What do you want to be when you grow up?"
It's a question more parents seem to be asking their children earlier and earlier.
Who can blame them, given the high cost of college - and the ever-changing demands of today's workplace?
As a result, some parents seem to be almost hyperactive about ensuring that their kids choose a good career.
Many parents pressure their children to think about the job market well before they can drive. And some even plug their toddlers into activities in the name of rsum-building and networking.
Stop all the pressure, says career counselor and author Barbara Moses. "It's a mistake to force children into premature career choices," says Ms. Moses, who discusses the subject in her recent book "The Good News About Careers" (Jossey-Bass Publishers).
"I worry much more about 17-year-olds who know what they want to do than 20-somethings who don't have any idea what they want to do," says Moses, also the mother of a teenager.

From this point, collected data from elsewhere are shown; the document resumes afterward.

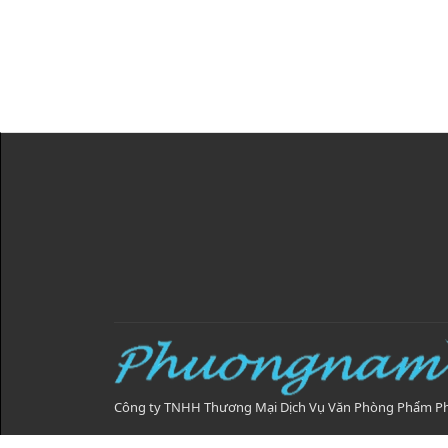
Công ty TNHH Thương Mại Dịch Vụ Văn Phòng Phẩm 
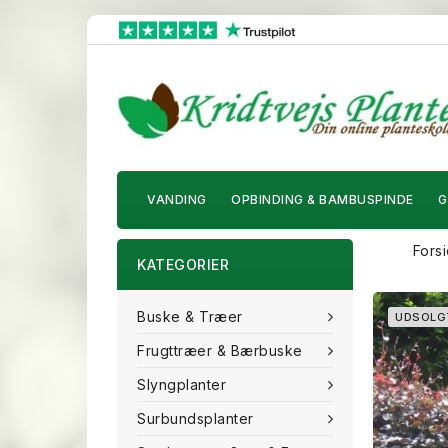
VANDING
OPBINDING & BAMBUSPINDE
G
Fors
KATEGORIER
Buske & Træer
UDSOLG
Frugttræer & Bærbuske
Slyngplanter
Surbundsplanter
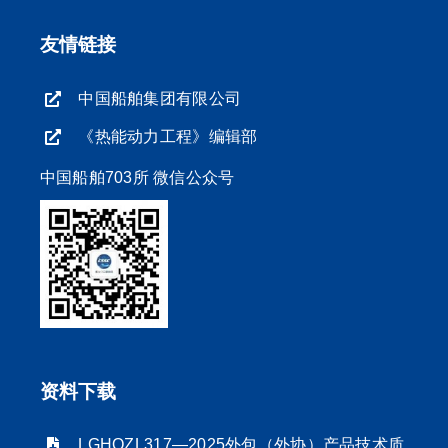
友情链接
中国船舶集团有限公司
《热能动力工程》编辑部
中国船舶703所 微信公众号
资料下载
LGHQZL317—2025外包（外协）产品技术质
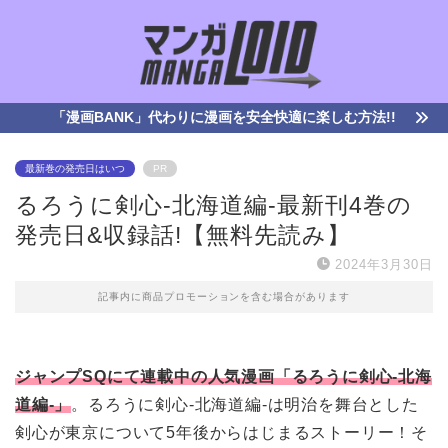
「漫画BANK」代わりに漫画を安全快適に楽しむ方法!!
最新巻の発売日はいつ
PR
るろうに剣心-北海道編-最新刊4巻の
発売日&収録話!【無料先読み】
2024年3月30日
記事内に商品プロモーションを含む場合があります
ジャンプSQにて連載中の人気漫画「るろうに剣心-北海
道編-」
。るろうに剣心-北海道編-は明治を舞台とした
剣心が東京について5年後からはじまるストーリー！そ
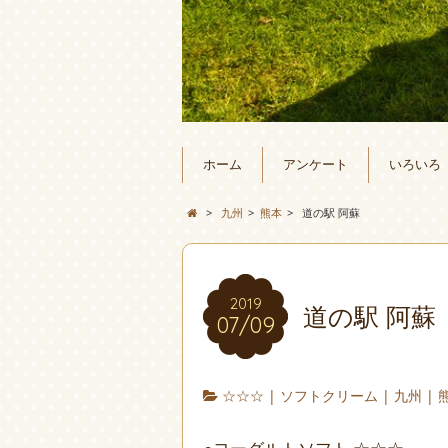
ホーム
アンケート
いろいろ
>
九州
>
熊本
>
道の駅 阿蘇
2019
道の駅 阿蘇
07/09
☆☆☆
|
ソフトクリーム
|
九州
|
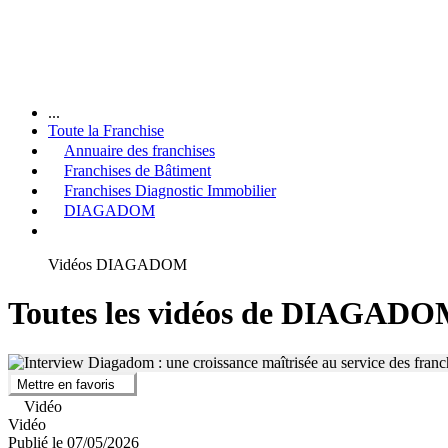
...
Toute la Franchise
Annuaire des franchises
Franchises de Bâtiment
Franchises Diagnostic Immobilier
DIAGADOM
Vidéos DIAGADOM
Toutes les vidéos de DIAGAD
Mettre en favoris
Vidéo
Vidéo
Publié le 07/05/2026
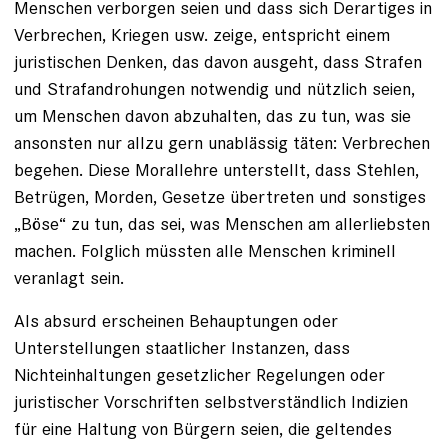
Menschen verborgen seien und dass sich Derartiges in
Verbrechen, Kriegen usw. zeige, entspricht einem
juristischen Denken, das davon ausgeht, dass Strafen
und Strafandrohungen notwendig und nützlich seien,
um Menschen davon abzuhalten, das zu tun, was sie
ansonsten nur allzu gern unablässig täten: Verbrechen
begehen. Diese Morallehre unterstellt, dass Stehlen,
Betrügen, Morden, Gesetze übertreten und sonstiges
„Böse“ zu tun, das sei, was Menschen am allerliebsten
machen. Folglich müssten alle Menschen kriminell
veranlagt sein.
Als absurd erscheinen Behauptungen oder
Unterstellungen staatlicher Instanzen, dass
Nichteinhaltungen gesetzlicher Regelungen oder
juristischer Vorschriften selbstverständlich Indizien
für eine Haltung von Bürgern seien, die geltendes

So what should parents tell their children about careers? Here are a few of her tips:
Promote self-knowledge. Encourage children to discover what they do well. "That's different than saying, 'You're really good at solving problems and engaging in debate, therefore you should go into law,' " she says. "Rather, stop before you suggest a profession - just give the feedback."
Avoid the Top 10 syndrome. Don't try to encourage your children to mold themselves to fit the market needs. After all, not everyone wants to be a computer programmer. "The hot jobs that exist today may not exist tomorrow," Moses says. Rather encourage your children to "pursue their personal passion."
Be careful, your children are listening. Many young people are ambivalent about work because of what they've heard their parents say over the years. "Rather, paint for your kids a realistic picture of work - its pleasures as well as its frustrations," says Moses. "Be careful about how much negative stuff you communicate."
"I'm stunned," she adds, "at how many teens don't have a clue what their parents do."
Prepare your children to be good citizens. Think of the kinds of roles you would like your child to play in society, Moses says, and the skills they will need to be effective contributors - not just as workers - but also as leaders, volunteers, and members of the community.